Юпитер Баринова аккордеоны не делает: только иногда левую часть свою ставит. Есть у него пару аккордеонов - звоните и договаривайтесь. 
Сайт вот: www.bajan.ru


----------



## konstantinov (14 Авг 2013)

http://www.goldaccordion.com/forum/topic_180/1


----------



## zet10 (15 Авг 2013)

любитель писал:


> У ZET10 ( местное погонялово Ю.Ж.) уважаемого мной есть за эту цены итальянцы - но... без ц. планки да и без касотто... за эту сумму


С чего Вы взяли что без кассото?
Если речь идет о выборном аккордеоне ,то цена 4300 евро,если о выборном баяне то 5 тыс.евро.
Все эти инструменты полные с диапазоном у аккордеона на 45 клавиш,а у баяна на 64 и с кассото.
В рублевом эквиваленте не пишу,т.к курс постоянно меняется,а рубль к сожалению обесценивается.
Но в любом случае это самая ВЫГОДНАЯ ЦЕНА на сегодняшний день и дешевле чем "Юпитер" за 220 тыс(как я понимаю Гусаровский)

По поводу цельной планки Вы тоже не правы,т.к цельная планка ставиться по желанию заказчика,но инструмент сразу становиться дороже на 1-1,500 тыс евро.

Тоже самое кстати касается и готовых инструментов,все обговаривается на стадии заказа и зависит только от финансовых возможностей и индивидуальных предпочтений заказчика.


----------



## любитель (15 Авг 2013)

Хм. Взял я это... из Вашего личного сайте куда захожу периодически сглотнуть слюну глядючи на замммечччательные Скандалли и иже с ними и сперев дыхание подсчитывая когда скопится нужная сумма... Так вот в описании Скандалли ( на первом месте он у Вас - ок 220 тыр) в частности не заметил, что там есть касотто. Впрочем глубокой осенью , оказией буду в стольном граде, обязательно Вас, ув. ZET 10 навещу... Надеюсь послушать некоторые инструменты, с Вашего позволения.. Поскольку злые языки шепчут что от Рима ( пардон Кастельфидардо) всё отстой а АККО - форева. Впрочем. понимаю. Коммерция. Поэтому и возникает много вопросов. Надо СЛУШАТЬ инструмент лично. "А много ль корова даёт молока - не выдоишь за день - устанет рука.._на самом деле_" а мы молока не вдали пока..")


----------



## zet10 (16 Авг 2013)

любитель писал:


> Так вот в описании Скандалли ( на первом месте он у Вас - ок 220 тыр) в частности не заметил, что там есть касотто


спасибо за замечание Вам,обязательно поправлю описание и напишу что там есть кассото (хотя эта модель сама по себе уже подрозумевает кассото...но конечно это знают только профессионалы).любитель писал:


> Впрочем глубокой осенью , оказией буду в стольном граде, обязательно Вас, ув.
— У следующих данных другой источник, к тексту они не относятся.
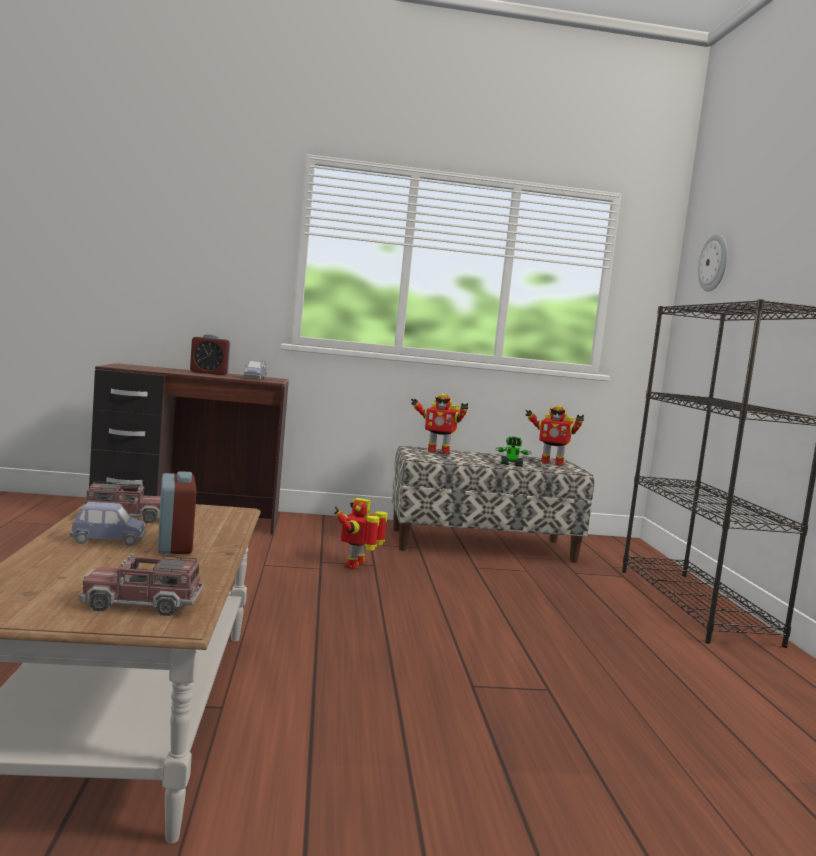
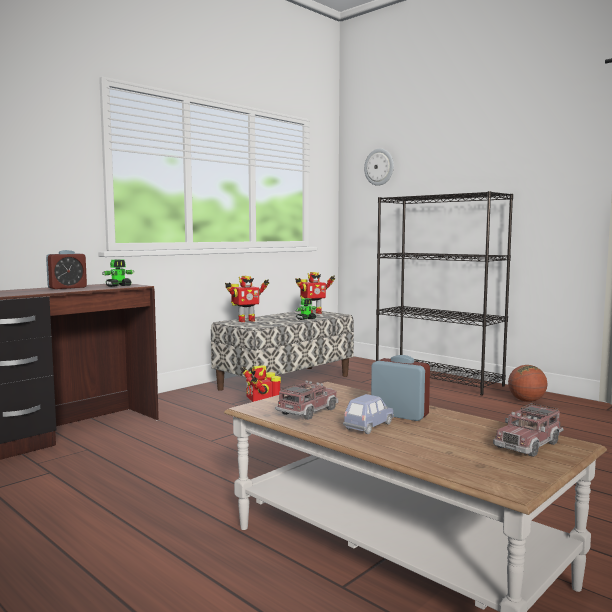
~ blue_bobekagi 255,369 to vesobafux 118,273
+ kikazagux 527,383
ZET 10 навещу... Надеюсь послушать некоторые инструменты, с Вашего позволения..


Обязательно! И не только послушать,но и поиграть на них!Буду рад с Вами встретиться и предоставить на ваш суд все инструменты которые будут осенью (сами понимаете что ассортимент постоянно меняется).

любитель писал:


> Поскольку злые языки шепчут что от Рима ( пардон Кастельфидардо) всё отстой а АККО - форева. Впрочем. понимаю. Коммерция. Поэтому и возникает много вопросов. Надо СЛУШАТЬ инструмент лично.


Абсолютно согласен что инструмент нужно СЛУШАТЬ и играть лично.Нельзя в этих вопросах опираться на слухи.По поводу "злых языков",я вообще сомневаюсь что в большинстве случаев эти люди имели возможность играть и тестировать новые итальянские инструменты,постольку поскольку их практически нет в наличии в магазинах,а если что и есть то либо цена Атомная,либо инструменты которые с точки зрения профессионала не представляют ни какого интереса,пример тому модельный ряд "Soprani" в магазине "Аккорд"!
Все достойные инструменты везутся в основном под заказ!

Я как то уже писал что есть определенные проблеммы с выбором в Российских магазинах(да и стран СНГ),новых итальянских инструментов,этой темой занимаются буквально единичные магазины , и нормального ассортимента по нормальной цене практически не найти ( т.к к сожалению у нас бизнес все еще строиться по системе ХАПНУТЬ БЫСТРЕЕ и магазинам и другим торговым организациям просто финансово не интересно этим заниматься)...вобщем это длинная тема,а т.к я сейчас нахожусь сейчас в командировке за рубежом,долго рассуждать на данную тему не могу,если интересно вернемся к этой теме через пару недель.


----------